### What is required
From the data below, copy each line that includes the word "Left".

### Input data
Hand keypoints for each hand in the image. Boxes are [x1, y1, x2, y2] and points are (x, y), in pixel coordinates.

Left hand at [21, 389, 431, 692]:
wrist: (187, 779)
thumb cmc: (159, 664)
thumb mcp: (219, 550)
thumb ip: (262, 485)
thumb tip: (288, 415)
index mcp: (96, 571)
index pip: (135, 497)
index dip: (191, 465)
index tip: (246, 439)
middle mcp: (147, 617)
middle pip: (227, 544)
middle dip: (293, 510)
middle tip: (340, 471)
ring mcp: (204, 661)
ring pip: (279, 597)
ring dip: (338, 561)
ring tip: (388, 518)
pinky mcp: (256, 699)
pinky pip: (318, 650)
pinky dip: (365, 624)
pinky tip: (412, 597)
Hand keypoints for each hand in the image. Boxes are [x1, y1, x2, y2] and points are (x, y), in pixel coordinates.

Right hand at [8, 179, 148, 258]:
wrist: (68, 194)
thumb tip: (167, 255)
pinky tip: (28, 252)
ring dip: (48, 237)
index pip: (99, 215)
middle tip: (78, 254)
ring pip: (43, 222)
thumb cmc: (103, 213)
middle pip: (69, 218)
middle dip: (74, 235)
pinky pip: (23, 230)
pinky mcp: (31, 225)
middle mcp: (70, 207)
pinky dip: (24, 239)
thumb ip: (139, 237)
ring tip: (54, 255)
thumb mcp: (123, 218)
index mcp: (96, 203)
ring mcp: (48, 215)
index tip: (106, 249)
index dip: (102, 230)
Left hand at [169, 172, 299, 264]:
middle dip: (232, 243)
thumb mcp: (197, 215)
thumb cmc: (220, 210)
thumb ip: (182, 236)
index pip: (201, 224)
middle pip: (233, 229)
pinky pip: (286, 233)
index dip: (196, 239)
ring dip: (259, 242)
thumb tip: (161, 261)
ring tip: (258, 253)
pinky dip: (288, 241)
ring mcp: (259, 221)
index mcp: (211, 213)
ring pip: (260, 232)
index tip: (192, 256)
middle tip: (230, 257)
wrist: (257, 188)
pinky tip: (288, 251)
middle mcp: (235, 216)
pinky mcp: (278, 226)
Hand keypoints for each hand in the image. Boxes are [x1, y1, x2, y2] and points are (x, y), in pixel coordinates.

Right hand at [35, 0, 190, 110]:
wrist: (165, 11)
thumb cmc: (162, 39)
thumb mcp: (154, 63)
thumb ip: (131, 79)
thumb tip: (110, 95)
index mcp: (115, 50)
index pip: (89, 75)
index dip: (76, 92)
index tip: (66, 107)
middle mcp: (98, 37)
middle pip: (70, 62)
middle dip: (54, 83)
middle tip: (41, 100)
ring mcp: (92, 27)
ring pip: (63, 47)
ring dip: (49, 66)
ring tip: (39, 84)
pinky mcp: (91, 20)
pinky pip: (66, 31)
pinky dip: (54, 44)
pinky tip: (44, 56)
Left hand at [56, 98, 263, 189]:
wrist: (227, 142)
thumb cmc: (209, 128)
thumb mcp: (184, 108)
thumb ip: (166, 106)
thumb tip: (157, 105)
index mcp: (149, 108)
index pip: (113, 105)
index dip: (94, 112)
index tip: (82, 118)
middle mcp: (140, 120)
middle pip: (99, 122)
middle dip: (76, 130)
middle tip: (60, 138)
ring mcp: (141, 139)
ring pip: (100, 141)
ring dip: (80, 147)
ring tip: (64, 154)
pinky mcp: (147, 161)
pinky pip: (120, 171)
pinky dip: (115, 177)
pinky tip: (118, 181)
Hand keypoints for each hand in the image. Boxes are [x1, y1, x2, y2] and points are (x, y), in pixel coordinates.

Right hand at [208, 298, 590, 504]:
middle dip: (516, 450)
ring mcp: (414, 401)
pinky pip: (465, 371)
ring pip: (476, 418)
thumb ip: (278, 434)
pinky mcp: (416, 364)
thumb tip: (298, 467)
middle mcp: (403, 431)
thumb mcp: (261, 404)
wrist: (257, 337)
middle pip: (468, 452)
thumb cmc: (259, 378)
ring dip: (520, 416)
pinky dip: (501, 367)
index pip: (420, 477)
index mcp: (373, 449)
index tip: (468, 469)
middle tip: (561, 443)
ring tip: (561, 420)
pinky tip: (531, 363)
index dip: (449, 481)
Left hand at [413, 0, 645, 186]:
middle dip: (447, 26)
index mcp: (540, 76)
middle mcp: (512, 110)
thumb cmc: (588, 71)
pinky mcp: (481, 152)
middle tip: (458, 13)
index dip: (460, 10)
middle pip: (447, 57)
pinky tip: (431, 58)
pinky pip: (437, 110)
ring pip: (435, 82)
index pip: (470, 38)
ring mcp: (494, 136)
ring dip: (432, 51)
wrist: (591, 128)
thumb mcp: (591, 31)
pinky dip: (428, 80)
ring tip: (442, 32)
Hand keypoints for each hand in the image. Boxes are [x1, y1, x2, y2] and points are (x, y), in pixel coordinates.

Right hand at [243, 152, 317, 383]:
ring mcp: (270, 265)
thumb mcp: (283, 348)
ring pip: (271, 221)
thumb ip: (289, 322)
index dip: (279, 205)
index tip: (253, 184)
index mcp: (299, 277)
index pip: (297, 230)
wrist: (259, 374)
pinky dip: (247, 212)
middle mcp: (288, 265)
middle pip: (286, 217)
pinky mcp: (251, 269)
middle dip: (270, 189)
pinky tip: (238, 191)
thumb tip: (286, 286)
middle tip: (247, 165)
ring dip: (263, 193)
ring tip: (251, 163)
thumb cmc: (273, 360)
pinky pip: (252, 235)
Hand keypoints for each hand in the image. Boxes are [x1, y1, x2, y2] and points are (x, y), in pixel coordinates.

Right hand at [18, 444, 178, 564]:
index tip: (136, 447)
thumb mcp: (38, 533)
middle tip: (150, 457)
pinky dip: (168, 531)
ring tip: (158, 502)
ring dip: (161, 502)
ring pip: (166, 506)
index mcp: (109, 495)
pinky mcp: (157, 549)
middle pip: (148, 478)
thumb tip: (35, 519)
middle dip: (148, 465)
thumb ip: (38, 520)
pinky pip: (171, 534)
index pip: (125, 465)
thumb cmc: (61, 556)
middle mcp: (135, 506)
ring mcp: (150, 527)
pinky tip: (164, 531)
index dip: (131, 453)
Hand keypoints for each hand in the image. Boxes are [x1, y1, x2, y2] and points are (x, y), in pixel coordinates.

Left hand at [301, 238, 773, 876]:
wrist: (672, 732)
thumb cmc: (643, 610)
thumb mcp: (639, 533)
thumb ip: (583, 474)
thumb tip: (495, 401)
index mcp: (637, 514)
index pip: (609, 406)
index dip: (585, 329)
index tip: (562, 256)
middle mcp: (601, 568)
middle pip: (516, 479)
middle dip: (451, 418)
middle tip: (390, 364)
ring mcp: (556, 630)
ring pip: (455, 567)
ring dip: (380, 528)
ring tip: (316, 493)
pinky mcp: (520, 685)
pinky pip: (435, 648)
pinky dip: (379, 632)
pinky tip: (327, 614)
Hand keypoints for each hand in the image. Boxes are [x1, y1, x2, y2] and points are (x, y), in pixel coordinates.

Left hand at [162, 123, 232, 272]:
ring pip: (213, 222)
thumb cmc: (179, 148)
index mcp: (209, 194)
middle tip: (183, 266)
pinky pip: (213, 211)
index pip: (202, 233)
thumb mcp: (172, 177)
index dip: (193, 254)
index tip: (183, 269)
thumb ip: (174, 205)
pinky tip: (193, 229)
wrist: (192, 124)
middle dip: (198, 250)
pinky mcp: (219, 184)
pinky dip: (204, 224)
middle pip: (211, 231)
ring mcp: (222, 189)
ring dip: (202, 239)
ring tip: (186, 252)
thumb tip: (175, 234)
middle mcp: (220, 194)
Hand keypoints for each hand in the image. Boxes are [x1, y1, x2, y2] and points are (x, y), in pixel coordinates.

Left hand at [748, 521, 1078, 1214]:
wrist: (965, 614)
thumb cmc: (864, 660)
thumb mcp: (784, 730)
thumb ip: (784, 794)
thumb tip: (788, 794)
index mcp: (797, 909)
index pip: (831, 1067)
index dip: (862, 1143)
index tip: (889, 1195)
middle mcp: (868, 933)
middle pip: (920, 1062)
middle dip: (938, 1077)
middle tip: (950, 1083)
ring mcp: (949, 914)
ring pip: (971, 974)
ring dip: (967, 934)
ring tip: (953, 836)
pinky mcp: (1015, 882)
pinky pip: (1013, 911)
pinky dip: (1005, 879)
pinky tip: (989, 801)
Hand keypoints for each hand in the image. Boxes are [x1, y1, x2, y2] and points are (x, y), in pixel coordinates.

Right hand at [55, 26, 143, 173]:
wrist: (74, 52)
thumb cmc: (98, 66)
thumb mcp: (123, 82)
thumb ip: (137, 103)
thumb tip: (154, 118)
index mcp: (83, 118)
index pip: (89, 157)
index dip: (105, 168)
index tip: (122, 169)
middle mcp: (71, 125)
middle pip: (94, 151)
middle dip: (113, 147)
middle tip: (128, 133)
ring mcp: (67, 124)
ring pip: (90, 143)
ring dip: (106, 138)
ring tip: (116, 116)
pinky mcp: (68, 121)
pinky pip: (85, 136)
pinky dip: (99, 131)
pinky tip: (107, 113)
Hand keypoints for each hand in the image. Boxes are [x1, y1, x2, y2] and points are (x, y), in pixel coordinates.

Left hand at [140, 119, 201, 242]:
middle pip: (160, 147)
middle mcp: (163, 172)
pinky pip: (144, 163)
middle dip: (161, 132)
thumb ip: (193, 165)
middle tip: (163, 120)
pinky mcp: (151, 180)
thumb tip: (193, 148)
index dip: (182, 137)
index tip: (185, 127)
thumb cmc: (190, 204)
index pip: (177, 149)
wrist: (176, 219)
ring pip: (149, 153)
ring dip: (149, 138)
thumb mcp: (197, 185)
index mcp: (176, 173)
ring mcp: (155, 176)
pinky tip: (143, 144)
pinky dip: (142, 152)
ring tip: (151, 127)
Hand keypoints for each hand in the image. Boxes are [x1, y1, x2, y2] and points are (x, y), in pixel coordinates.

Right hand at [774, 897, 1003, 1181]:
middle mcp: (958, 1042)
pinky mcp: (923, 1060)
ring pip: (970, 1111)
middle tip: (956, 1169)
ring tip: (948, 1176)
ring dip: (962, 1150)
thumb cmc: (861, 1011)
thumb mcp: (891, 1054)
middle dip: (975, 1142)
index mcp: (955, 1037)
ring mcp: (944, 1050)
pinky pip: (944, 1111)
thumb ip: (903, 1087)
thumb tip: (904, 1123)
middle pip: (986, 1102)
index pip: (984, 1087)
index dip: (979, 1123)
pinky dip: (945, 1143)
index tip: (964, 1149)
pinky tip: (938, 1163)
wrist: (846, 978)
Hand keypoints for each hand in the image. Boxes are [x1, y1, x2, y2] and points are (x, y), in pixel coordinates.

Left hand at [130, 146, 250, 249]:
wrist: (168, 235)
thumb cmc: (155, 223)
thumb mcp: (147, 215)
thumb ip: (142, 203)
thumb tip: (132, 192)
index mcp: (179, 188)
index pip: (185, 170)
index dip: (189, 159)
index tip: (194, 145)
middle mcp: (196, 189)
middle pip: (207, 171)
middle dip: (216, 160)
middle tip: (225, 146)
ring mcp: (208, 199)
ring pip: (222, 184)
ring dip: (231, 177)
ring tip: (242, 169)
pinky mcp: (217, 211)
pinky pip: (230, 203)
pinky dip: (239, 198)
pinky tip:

### Answer to the exercise
Left hand at [21, 389, 431, 692]:
Left hand at [169, 172, 299, 264]:
Left hand at [56, 98, 263, 189]:
Left hand at [413, 0, 645, 186]:
Left hand at [301, 238, 773, 876]:
Left hand at [162, 123, 232, 272]:
Left hand at [748, 521, 1078, 1214]:
Left hand at [140, 119, 201, 242]:
Left hand at [130, 146, 250, 249]:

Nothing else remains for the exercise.